Отрывок для чтения:
══════════════════════════════
Бог в стиральной машине

В начале 1990-х художник Олег Кулик сделал стремительную, абсолютно провокационную мировую карьеру в роли «человека-собаки». В ту пору акционизм для России был еще совсем внове, а потому по-настоящему шокировал публику. На Западе его агрессивный «собачий» имидж естественно обрел иное звучание –  голого, голодного, озверевшего homo soveticus, оказавшегося в ситуации безвременья, лишенного ценностей, социальных и моральных рамок. В таком качестве он попал в культурную историю; многие музеи мира хранят в своих собраниях документальные свидетельства тех отчаянных акций. Для многих он так и остался»человеком-собакой». Однако, в реальности путь его куда более извилист и сложен – от мучительных попыток постижения себя и Бога в Монголии, Индии и Тибете, грандиозных постановок в знаменитом парижском театре Шатле и усилий по разделению сакрального содержимого Мавзолея на всех россиян поровну. 

О своих подвигах и прозрениях рассказывает Олег Кулик:

– В далекие 1980-е, несмотря на все сложности советского времени, мы все-таки умудрялись что-то смотреть и читать о мировом художественном процессе. Помню, мы сидели как-то в мастерской у одного из классиков московского концептуализма Ивана Чуйкова в компании американского художника-акциониста Крис Берда. Ваня показывал западные художественные журналы, там я и увидел впервые фотографии акций с голыми человеческими телами. Мне они напомнили отчеты из психбольницы, я не понимал, где здесь «произведение искусства» и чьи здесь тела – актеров или самих художников. Они-то и стали  моим первым сильным впечатлением от перформансистов – Вито Аккончи, Марины Абрамович, группы Гутай. В ту пору все эти отчаянные художники были героями. Это сейчас, особенно для Запада, перформанс – разновидность театрального шоу, может и очень зрелищного, но абсолютно не провокативного, неожиданного или скандального. А тогда перформансисты были настоящими безумцами, по ним бегали крысы, в них стреляли… Каждый их жест был протестом против системы, попыткой выхода из нее. Но сам я, в ту пору такой закомплексованный и зажатый, представить себя в голом виде перед публикой никак не мог.
══════════════════════════════
Рабочее задание 1:
Представьте строки записей в виде таблицы Markdown со столбцами «№» и «Строка»: начните со строки, где есть «left hip: (193, 126, 1)», и закончите строкой с «right wrist: (324, 175, -6)», пустые строки пропустите.

Данные:
══════════════════════════════
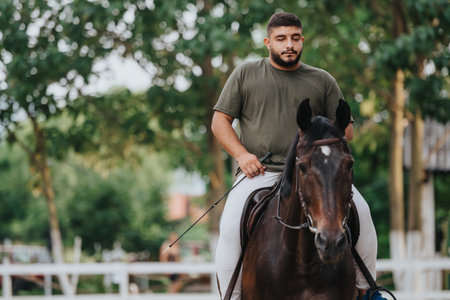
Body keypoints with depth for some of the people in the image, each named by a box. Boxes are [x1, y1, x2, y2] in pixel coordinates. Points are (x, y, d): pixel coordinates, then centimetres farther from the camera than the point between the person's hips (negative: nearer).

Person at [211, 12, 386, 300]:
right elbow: (220, 121, 11)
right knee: (231, 225, -27)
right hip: (261, 173, -1)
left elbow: (345, 130, 15)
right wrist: (241, 154, -6)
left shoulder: (323, 80, 14)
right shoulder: (244, 74, 12)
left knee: (360, 209, -20)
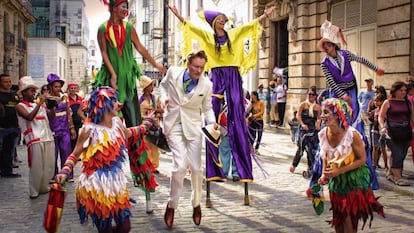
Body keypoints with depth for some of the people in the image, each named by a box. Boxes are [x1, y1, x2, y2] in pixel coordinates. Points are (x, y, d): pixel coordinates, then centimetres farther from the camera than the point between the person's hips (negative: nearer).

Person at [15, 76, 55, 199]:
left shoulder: (38, 103, 19)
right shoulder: (20, 106, 1)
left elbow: (51, 115, 17)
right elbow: (29, 117, -18)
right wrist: (40, 103, -18)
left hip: (48, 138, 6)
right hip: (35, 139, -6)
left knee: (49, 166, 8)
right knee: (36, 167, -7)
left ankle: (44, 188, 20)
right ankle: (34, 192, 1)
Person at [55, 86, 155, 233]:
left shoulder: (117, 122, 3)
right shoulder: (90, 129, -14)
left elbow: (129, 133, 27)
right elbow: (75, 155, -6)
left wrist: (147, 122, 33)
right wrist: (65, 172, -23)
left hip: (117, 182, 6)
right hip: (97, 186, -6)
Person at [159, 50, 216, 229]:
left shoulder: (207, 85, -9)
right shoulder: (173, 72, -8)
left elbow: (207, 108, 4)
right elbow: (163, 84, 15)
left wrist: (212, 123, -13)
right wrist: (164, 97, -5)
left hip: (193, 126, 1)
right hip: (174, 125, -1)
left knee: (196, 168, 1)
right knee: (180, 165, -14)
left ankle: (196, 204, 27)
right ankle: (172, 205, 7)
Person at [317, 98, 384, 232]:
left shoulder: (352, 134, -23)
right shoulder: (323, 134, -8)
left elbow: (362, 159, -16)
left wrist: (339, 171, -22)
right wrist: (324, 175, -6)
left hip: (353, 180, -5)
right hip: (335, 181, 5)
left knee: (349, 218, -2)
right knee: (337, 217, 15)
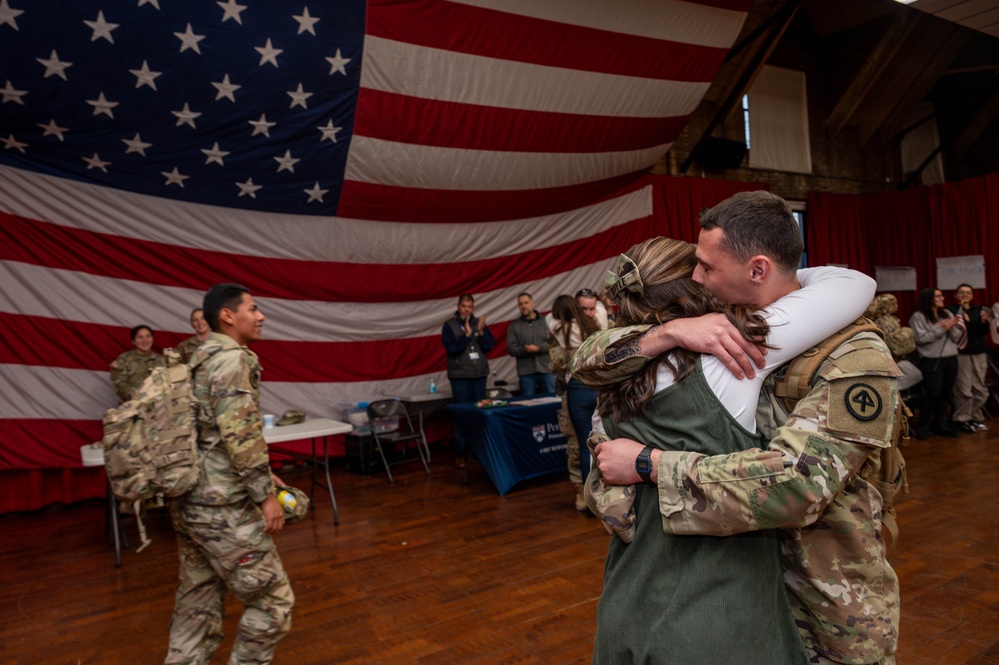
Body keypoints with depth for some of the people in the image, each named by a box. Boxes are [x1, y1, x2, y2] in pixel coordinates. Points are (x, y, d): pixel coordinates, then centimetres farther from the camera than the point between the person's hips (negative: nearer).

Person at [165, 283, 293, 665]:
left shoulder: (199, 358, 15)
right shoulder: (232, 358, -15)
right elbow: (241, 435, -22)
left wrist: (260, 476, 22)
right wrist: (265, 495, -15)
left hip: (187, 499, 10)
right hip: (220, 504, -10)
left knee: (199, 600, 19)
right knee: (272, 598, 2)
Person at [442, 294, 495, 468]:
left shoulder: (479, 323, 7)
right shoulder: (449, 325, -3)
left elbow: (490, 345, 1)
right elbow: (452, 349, -11)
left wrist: (481, 332, -14)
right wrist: (466, 334, -19)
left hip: (480, 374, 4)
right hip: (460, 375, -3)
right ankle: (460, 453, 3)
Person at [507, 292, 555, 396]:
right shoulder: (514, 326, 8)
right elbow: (511, 349, 0)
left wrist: (539, 348, -17)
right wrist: (524, 350, -19)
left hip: (547, 369, 0)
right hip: (526, 371, 1)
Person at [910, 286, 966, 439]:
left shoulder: (947, 314, 11)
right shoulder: (918, 316, -5)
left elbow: (957, 337, 7)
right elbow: (921, 338, -14)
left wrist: (952, 327, -12)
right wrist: (940, 329, -14)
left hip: (951, 359, 5)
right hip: (932, 361, -5)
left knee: (945, 394, 7)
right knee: (932, 394, -4)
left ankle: (941, 425, 19)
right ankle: (923, 426, 8)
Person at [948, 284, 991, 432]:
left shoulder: (979, 310, 12)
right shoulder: (952, 311, -2)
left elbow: (983, 332, 5)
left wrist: (984, 321, -13)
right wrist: (962, 320, -25)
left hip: (978, 353, 5)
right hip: (961, 354, -5)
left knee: (981, 390, 9)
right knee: (964, 390, -5)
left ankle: (975, 418, 21)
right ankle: (962, 420, 6)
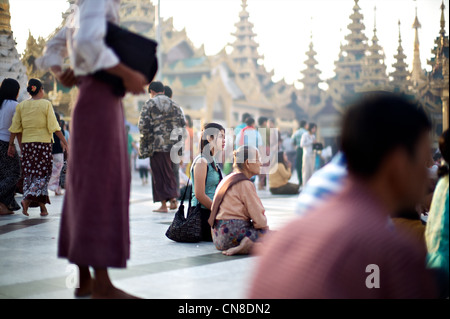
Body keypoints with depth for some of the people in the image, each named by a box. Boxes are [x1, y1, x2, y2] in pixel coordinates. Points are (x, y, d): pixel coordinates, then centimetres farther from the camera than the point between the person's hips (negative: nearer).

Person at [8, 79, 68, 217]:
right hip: (43, 143, -4)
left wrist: (11, 145, 10)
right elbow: (53, 126, -9)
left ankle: (42, 206, 7)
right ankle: (27, 199, -16)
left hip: (27, 143, 4)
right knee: (43, 173, 2)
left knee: (30, 174, 8)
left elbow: (15, 128, 5)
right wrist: (64, 141, -5)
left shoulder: (21, 106, 7)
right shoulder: (46, 104, -4)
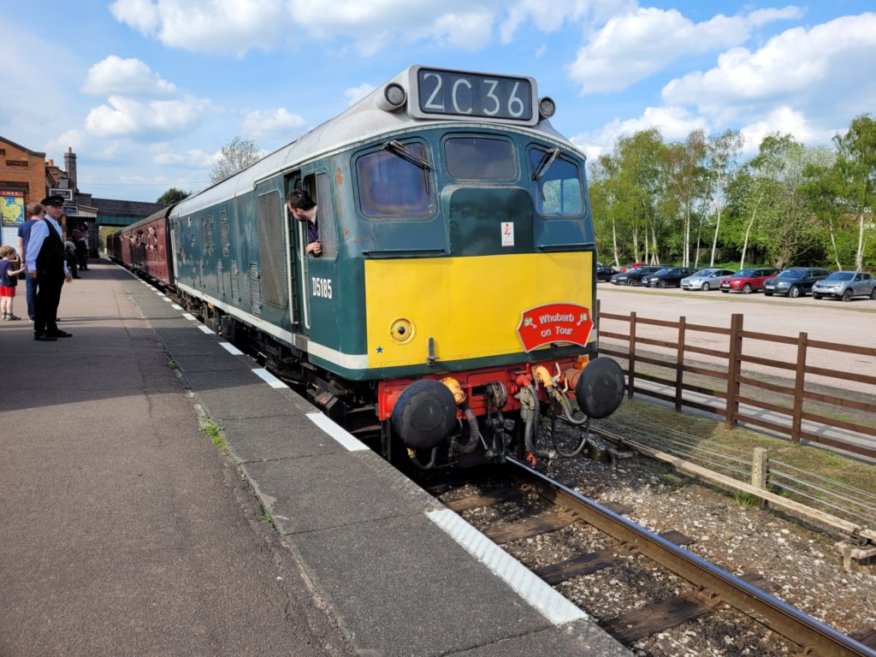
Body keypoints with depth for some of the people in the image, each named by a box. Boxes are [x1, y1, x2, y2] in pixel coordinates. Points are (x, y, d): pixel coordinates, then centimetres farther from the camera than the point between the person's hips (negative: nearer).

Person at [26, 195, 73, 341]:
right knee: (43, 299, -5)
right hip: (46, 269, -8)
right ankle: (39, 332, 1)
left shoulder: (57, 227, 20)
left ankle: (52, 329, 19)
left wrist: (65, 269, 23)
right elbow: (33, 246, -17)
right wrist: (31, 266, -25)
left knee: (54, 300, 12)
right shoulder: (41, 225, -8)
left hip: (57, 270, 9)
══════════════════════════════
Рабочее задание 2:
В чьей мастерской, по словам Олега Кулика в отрывке, он впервые увидел фотографии акций с голыми человеческими телами?

Ответ на задание 1:
| № | Строка |
|---|---|
| 1 | left hip: (193, 126, 1) |
| 2 | right hip: (174, 125, -1) |
| 3 | left knee: (196, 168, 1) |
| 4 | right knee: (180, 165, -14) |
| 5 | left ankle: (196, 204, 27) |
| 6 | right ankle: (172, 205, 7) |
| 7 | Person at [317, 98, 384, 232]: |
| 8 | left shoulder: (352, 134, -23) |
| 9 | right shoulder: (323, 134, -8) |
| 10 | left elbow: (362, 159, -16) |
| 11 | left wrist: (339, 171, -22) |
| 12 | right wrist: (324, 175, -6) |

Ответ на задание 2:
В мастерской Ивана Чуйкова, одного из классиков московского концептуализма.